Sometimes, well all of the time, being a mommy to a 15 month old son is an adventure! Tonight, while Robbie was cooking dinner, yes Robbie, not me because I hurt my knee pretty bad today. I somehow got tripped up on Robbie's foot or leg or something and my leg twisted, and my knee popped out of place. I experienced the most excruciating pain I have ever felt! I went to urgent care, waited for a couple hours to be seen, got x-rays done, and finally they told me that they thought it was my MCL that was hurt. They gave me a brace to wear, crutches, and some very powerful pain medications. Sometime in the next few days I am supposed to go see an orthopedic doctor. Anyway, all of that to say...Robbie was cooking dinner while I was sitting on the couch hurting and feeling sorry for myself, while Caleb was looking for an adventure.
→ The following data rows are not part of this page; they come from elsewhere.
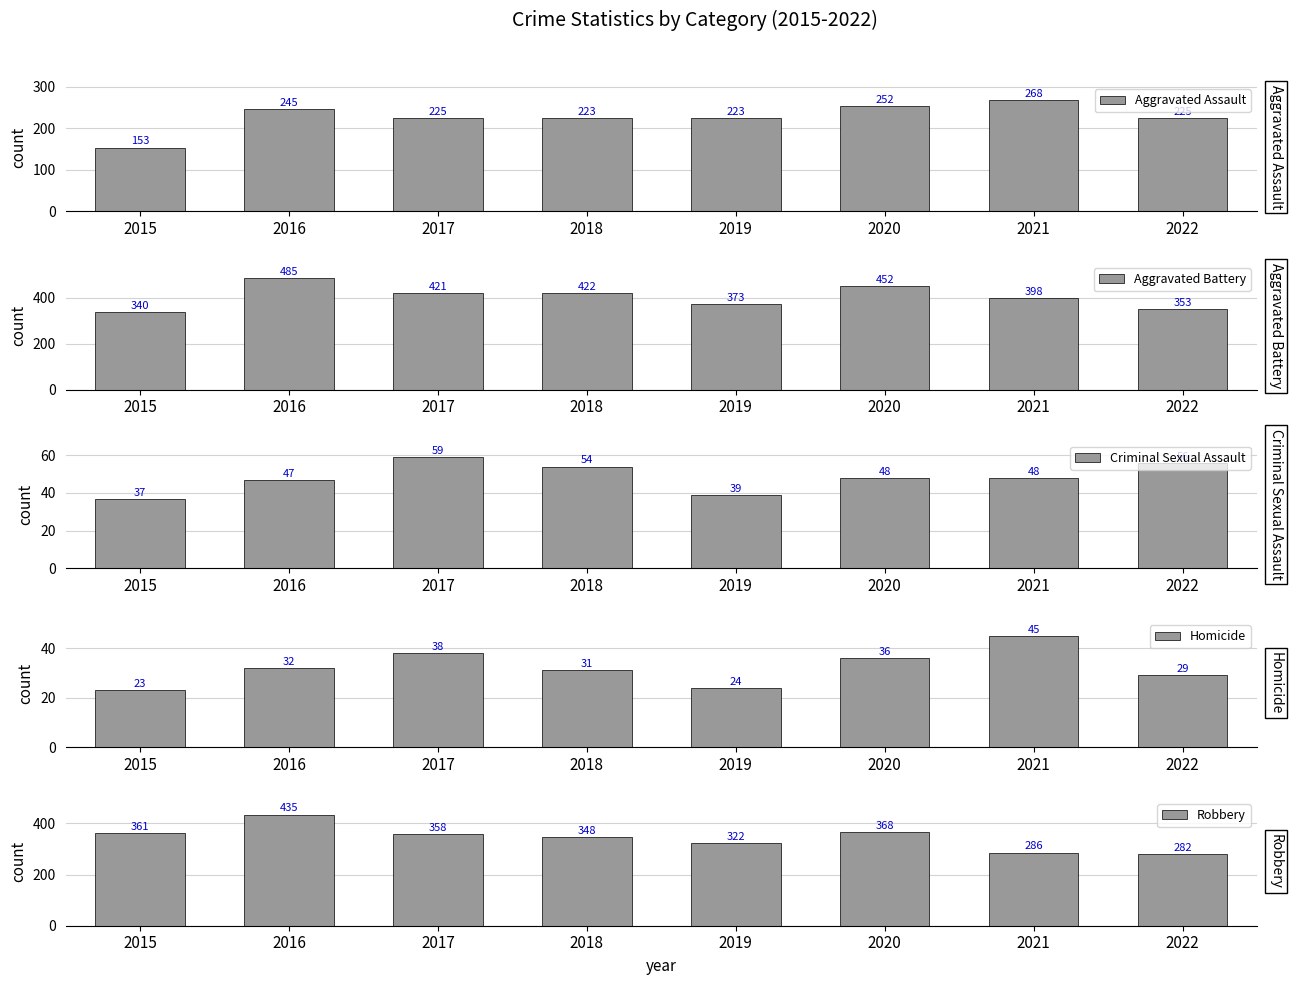

What is the spread (max minus min) of values at 2017?

383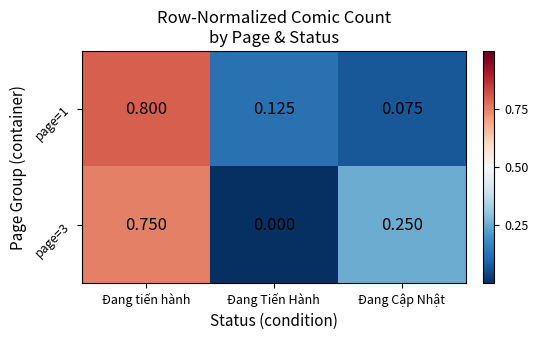

Is the value of page=3 at Đang Tiến Hành greater than the value of page=1 at Đang Cập Nhật?

No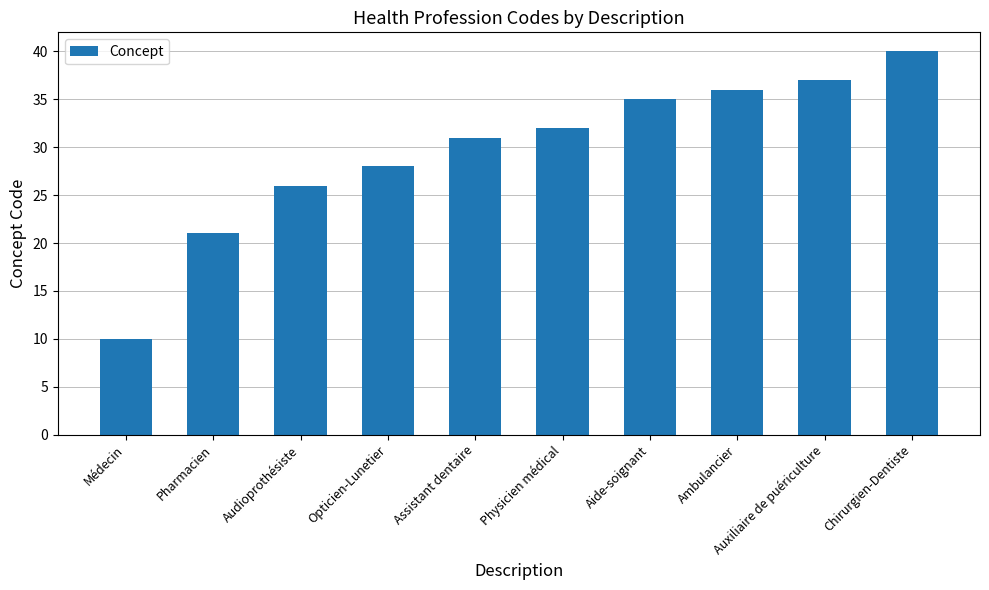

Is it true that the value at Chirurgien-Dentiste is 71?

False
So all of the sudden from the kitchen I hear Robbie yell "Oh my gosh Samantha, you have to come see this!" Now, picture me with my hurt leg, huge brace on, trying to "jump" up off of the couch scramble to grab my crutches, and hobble over as quick as I could to see what he was talking about, and this is what I found...
All I could do was laugh...I wanted to be that protective mother that jerked him off of the chair because he could slip and fall at any moment and get hurt, but I just couldn't do it. This was just too cute and HILARIOUS! Caleb had, all by himself I might add, pulled the rocking chair over from the corner of the room, climbed up in the chair, stood up, and started playing piano. I think we might have a child prodigy on our hands! ;)

Monday, March 9, 2009

These are the moments...

We got to go to the beach this past weekend for a couple of days and it was so much fun! I just love being able to get away from everything with my two men and just spend time together. It was a gorgeous weekend and the place we stayed was AWESOME! (Dunes Village Resort) The rooms were awesome, but the best part was the indoor water park! I love the water and always have, so it was fun to get to enjoy the pool and water slides even though the water in the ocean was too cold to enjoy.
Those moments, the moments where I could just relax with my family and not worry about anything else, are the moments I live for. I can't wait to go on more random spontaneous trips with my family in the near future!